Dr. Yi Xiao, oncology instructor at MD Anderson Cancer Center, and his associates discovered a unique role for antihistamines while searching for factors that may influence responses to immunotherapy.
As related by the ASCO Post, the team found that antihistamines, common mediators of allergy response, were responsible for improved reactions to immune checkpoint inhibitors.
The researchers began the study by investigating common medications they thought might bring about a response to checkpoint inhibitors. For patients with lung cancer or melanoma, the use of antihistamines that targeted HRH1 concurrently resulted in a significant increase in survival. A small group of patients with colon and breast cancer achieved similar results.
About Immune Checkpoints
Immune checkpoints regulate the immune system’s response to prevent it from destroying healthy cells. They are activated when T cells bind to other proteins such as tumor cells called immune checkpoint proteins.
When these proteins bind, an “off” signal is sent to the T cells, preventing the immune system from killing cancer cells.
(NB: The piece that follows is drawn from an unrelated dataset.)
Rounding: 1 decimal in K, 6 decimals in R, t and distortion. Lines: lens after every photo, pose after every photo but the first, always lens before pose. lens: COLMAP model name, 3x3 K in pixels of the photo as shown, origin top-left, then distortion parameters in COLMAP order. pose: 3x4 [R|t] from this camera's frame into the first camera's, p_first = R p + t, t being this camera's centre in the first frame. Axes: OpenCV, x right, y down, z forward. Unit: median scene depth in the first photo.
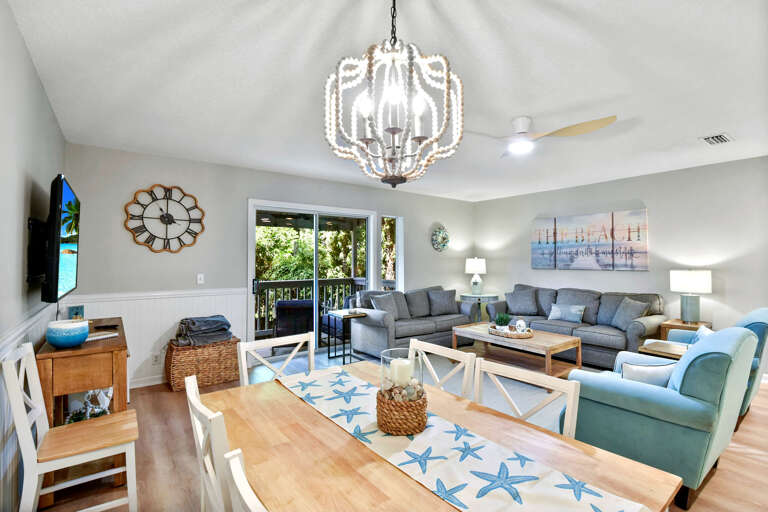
lens RADIAL K [[358.1, 0, 403.7], [0, 358.1, 255.3], [0, 0, 1]] dist [-0.002431, -0.000467]
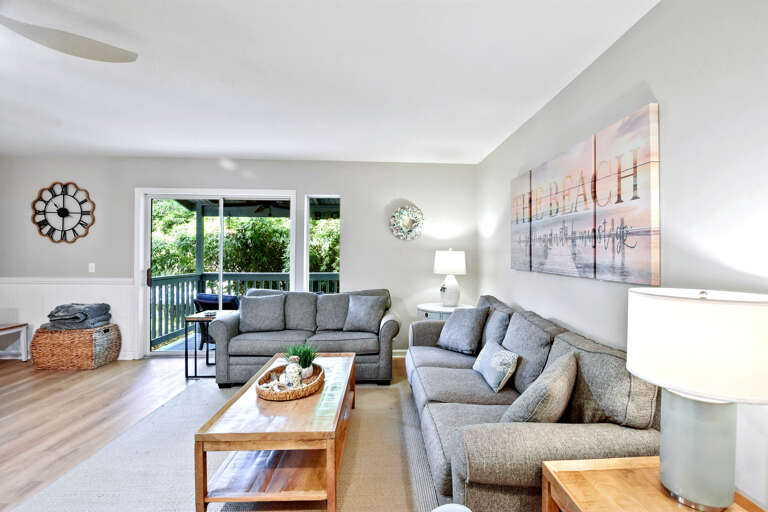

A form of immunotherapy called immune checkpoint inhibitors act to block the binding of immune checkpoint proteins. The researchers analyzed clinical data from patients at MDAnderson being treated with immune checkpoint inhibitors.
In the preclinical study, scientists found that histamine can increase cancer cells’ ability to avoid the immune system and also show resistance to immunotherapy.
Macrophages are part of the immune system. They guard the immune system and respond to infectious microorganisms and injury to tissues. The histamine receptor (HRH1) acts in concert with macrophages to suppress T-cell activation.
According to Dr. Yi Xiao, the data indicates that working with HRH1 and checkpoint blockade would be advantageous in overcoming resistance to immunotherapy, especially for patients who have preexisting allergies or high plasma histamine levels.
Their findings indicate that high histamine levels, whether from cancer or allergies, could cause suppression of an antitumor response.
The researchers consulted the Cancer Genome Atlas along with other data and found a correlation between high histamine and HRH1 levels and dysfunctional T-cells, poor immunotherapy response in patients, and shorter overall survival.
The team is currently designing clinical trials that will evaluate antihistamines together with checkpoint inhibitors in cancer patients.